* [Task description]:
Within the records that follow, find every line containing the string "left". Copy those lines.

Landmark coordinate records

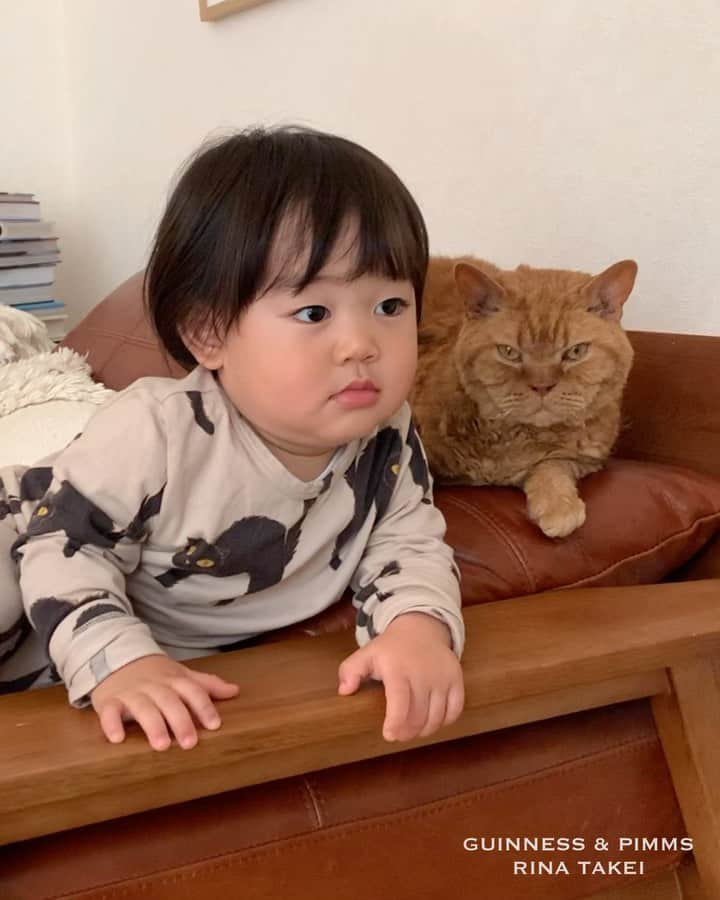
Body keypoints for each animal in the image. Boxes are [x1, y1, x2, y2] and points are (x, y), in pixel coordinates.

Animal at [410, 256, 636, 536]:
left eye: (576, 352)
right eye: (509, 352)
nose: (542, 386)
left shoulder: (585, 457)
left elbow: (553, 464)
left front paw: (557, 504)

* [Final answer]:
left eye: (576, 352)
left shoulder: (585, 457)
left elbow: (553, 464)
left front paw: (557, 504)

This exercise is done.